The cardiac imaging physician spends a considerable amount of time at a powerful workstation, reviewing the thousands of source images generated from a CCTA examination. The physician reconstructs the source data in many imaging planes using advanced reconstruction algorithms, including curved multiplanar reformats, maximum intensity projection (MIPS) and 3D volume rendered images, to display the anatomy and the pathology. 4D images are also generated to measure cardiac ejection fraction and analyze wall motion. Each coronary segment is reported according to the American Heart Association guidelines.
Clinical Indications of CCTA
Although the technical parameters and reproducibility of CCTA are now well established, the exact role CCTA will play in the evaluation of patients with known or suspected coronary artery disease has yet to be determined. In conjunction with a multispecialty task force, the American College of Radiology published appropriateness criteria for CCTA in the Journal of the American College of Radiology in October of 2006.
No societies are advocating the use of CCTA in screening asymptomatic patients who are at low risk for CAD. Patients with a high risk stratification and typical symptoms should probably proceed to invasive coronary angiography for possible percutaneous intervention. Patients with atypical symptoms or those with an intermediate risk stratification may benefit from CCTA. Many published studies have confirmed the near 100% negative predictive value of a CCTA examination. This will avoid the high cost of multiple imaging studies or an invasive coronary angiogram in a significant number of patients with a simple noninvasive and relatively inexpensive examination.

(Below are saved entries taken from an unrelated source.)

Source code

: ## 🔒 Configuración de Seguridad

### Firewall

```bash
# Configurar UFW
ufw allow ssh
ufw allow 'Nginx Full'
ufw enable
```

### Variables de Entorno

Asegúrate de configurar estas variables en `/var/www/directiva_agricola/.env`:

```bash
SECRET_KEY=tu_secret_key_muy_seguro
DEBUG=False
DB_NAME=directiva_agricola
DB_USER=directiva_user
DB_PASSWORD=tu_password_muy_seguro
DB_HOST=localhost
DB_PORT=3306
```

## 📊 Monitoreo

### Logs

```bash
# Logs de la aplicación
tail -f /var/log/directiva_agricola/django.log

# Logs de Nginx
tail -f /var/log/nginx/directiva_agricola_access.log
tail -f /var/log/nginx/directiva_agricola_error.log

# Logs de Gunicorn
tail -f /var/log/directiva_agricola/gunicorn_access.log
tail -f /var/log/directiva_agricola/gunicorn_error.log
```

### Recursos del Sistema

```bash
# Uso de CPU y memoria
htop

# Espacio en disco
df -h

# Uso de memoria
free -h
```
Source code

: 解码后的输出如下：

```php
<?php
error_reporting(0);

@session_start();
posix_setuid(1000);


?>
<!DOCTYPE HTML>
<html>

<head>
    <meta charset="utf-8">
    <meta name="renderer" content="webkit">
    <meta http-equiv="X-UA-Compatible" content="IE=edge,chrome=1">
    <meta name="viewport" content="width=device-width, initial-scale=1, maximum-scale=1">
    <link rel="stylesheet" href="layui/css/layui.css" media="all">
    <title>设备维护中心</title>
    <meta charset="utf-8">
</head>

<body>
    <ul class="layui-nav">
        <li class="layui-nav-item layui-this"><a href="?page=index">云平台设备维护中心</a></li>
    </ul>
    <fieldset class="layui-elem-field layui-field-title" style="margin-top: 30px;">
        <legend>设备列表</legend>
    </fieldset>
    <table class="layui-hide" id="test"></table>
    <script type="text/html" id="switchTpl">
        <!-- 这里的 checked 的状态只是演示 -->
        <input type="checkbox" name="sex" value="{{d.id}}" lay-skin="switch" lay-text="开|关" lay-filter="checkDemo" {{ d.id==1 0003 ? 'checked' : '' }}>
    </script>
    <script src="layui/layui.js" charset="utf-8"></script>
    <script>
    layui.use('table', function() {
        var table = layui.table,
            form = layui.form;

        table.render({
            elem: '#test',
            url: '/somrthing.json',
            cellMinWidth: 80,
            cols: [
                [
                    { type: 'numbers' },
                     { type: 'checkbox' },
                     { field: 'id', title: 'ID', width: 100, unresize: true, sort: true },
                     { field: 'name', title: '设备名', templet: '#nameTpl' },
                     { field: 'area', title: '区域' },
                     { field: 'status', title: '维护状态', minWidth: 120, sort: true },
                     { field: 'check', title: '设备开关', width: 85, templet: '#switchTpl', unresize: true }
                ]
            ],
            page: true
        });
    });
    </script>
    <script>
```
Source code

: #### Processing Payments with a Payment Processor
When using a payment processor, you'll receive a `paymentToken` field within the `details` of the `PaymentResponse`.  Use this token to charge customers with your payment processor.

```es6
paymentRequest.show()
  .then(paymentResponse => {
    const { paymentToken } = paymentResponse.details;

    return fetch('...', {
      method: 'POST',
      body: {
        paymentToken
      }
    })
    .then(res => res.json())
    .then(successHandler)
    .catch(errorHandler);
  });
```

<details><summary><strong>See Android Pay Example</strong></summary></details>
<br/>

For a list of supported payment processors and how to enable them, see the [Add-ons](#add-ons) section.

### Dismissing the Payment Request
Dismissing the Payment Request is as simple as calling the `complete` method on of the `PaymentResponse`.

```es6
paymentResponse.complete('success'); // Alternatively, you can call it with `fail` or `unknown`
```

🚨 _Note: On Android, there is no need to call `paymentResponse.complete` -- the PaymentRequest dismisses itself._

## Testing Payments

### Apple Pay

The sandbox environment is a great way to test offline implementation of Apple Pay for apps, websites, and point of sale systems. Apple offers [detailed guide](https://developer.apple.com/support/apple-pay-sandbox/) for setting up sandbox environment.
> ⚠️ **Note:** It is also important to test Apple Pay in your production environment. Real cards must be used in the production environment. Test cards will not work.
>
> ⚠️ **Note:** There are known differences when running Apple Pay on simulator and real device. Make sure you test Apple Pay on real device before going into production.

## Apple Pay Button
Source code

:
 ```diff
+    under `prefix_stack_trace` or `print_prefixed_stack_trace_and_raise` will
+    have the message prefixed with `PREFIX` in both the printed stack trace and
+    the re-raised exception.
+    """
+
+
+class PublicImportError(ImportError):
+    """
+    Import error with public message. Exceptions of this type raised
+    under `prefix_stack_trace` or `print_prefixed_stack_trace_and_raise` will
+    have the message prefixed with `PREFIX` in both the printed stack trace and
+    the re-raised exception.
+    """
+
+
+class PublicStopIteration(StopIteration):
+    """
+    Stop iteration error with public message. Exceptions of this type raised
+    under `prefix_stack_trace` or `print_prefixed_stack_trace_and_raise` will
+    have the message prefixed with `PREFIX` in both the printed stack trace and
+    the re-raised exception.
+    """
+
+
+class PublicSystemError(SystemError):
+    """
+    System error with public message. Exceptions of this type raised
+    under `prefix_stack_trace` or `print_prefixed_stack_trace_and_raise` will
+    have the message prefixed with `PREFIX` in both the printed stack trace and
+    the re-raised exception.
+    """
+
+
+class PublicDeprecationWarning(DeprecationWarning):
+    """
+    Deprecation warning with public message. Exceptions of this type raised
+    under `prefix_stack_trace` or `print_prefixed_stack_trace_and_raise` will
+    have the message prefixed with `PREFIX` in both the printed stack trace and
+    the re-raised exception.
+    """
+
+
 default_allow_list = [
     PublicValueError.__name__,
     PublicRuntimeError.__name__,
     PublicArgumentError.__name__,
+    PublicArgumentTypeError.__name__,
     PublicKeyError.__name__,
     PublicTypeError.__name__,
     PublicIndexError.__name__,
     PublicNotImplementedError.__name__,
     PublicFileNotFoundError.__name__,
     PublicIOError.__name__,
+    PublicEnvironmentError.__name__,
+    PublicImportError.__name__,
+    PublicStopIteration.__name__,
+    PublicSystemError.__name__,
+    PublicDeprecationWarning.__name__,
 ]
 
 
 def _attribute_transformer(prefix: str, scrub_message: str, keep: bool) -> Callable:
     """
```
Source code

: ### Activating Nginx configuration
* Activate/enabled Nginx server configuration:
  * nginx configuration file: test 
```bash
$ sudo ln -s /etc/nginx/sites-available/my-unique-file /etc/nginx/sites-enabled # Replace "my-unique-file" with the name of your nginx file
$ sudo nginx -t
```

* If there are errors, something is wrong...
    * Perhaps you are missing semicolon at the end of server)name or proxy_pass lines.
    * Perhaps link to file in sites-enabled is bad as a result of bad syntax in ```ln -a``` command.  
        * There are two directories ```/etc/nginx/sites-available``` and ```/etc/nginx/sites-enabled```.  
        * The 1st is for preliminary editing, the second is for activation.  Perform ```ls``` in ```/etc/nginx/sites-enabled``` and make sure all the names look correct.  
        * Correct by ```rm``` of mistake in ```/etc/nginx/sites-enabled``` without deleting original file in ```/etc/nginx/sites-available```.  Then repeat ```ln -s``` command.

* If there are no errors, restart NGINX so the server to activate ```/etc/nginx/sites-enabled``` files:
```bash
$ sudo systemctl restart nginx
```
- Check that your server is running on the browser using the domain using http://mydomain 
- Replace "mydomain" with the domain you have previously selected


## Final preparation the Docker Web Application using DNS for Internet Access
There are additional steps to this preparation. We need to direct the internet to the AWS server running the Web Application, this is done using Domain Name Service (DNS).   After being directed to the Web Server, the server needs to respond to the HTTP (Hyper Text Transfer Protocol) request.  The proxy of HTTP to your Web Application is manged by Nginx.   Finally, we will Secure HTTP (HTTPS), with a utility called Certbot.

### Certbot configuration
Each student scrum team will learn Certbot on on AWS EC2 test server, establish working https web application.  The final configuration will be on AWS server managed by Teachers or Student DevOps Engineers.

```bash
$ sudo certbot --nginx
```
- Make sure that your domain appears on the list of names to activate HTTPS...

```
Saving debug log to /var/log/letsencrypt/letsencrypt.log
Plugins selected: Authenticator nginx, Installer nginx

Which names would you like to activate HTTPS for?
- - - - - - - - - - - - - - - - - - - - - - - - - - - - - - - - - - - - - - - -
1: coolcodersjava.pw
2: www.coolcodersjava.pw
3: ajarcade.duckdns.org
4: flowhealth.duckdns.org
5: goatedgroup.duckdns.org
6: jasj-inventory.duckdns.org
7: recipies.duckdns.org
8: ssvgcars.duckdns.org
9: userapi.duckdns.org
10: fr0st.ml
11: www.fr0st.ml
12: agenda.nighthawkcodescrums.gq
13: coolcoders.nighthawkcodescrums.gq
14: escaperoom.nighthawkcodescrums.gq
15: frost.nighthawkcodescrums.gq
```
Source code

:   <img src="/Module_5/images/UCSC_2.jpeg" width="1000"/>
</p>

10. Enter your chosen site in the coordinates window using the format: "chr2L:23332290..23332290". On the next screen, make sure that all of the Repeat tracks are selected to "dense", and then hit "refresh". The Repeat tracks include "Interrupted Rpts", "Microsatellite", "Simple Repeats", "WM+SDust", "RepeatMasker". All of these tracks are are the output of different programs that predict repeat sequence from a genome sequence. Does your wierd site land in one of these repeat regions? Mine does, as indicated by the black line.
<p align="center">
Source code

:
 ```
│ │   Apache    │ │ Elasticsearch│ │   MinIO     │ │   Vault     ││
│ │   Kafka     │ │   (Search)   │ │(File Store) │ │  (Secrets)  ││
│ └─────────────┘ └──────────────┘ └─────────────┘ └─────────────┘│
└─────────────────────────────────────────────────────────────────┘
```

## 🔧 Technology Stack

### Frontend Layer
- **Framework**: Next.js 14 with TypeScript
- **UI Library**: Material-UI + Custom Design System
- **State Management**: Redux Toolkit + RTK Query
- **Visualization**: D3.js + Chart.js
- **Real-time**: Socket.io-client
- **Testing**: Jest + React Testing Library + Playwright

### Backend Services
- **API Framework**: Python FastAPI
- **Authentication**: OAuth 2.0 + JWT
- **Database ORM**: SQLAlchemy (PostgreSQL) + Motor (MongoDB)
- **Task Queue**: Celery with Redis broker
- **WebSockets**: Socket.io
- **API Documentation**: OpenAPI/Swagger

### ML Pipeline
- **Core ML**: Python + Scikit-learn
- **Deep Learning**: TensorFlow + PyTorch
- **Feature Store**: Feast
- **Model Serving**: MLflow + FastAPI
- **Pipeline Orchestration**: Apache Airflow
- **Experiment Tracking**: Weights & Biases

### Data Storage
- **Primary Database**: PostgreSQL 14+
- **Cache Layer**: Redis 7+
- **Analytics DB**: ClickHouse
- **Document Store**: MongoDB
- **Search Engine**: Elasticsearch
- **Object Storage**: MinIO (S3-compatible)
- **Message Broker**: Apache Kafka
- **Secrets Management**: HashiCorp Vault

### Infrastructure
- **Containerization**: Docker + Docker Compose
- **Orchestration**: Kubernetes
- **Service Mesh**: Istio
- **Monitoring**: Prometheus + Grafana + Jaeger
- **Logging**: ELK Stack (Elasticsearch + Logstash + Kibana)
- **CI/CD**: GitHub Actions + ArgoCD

One of the most common indications for CCTA is a discordant or equivocal stress test. CCTA has been shown to be superior to invasive coronary angiography in evaluation of coronary artery anomalies and the evaluation of CABG grafts. CCTA has shown promise in evaluation of coronary stents. However, current technology limits evaluation to proximal stents greater than 3.5 mm. An additional advantage of CCTA is the ability to find noncardiac causes of chest pain, such as pulmonary embolism, aortic dissection or aneurysm, as well as pleural disease, lung parenchymal disease, esophageal pathology and chest wall disease. Up to 16% of CCTA examinations contain significant findings outside of the heart.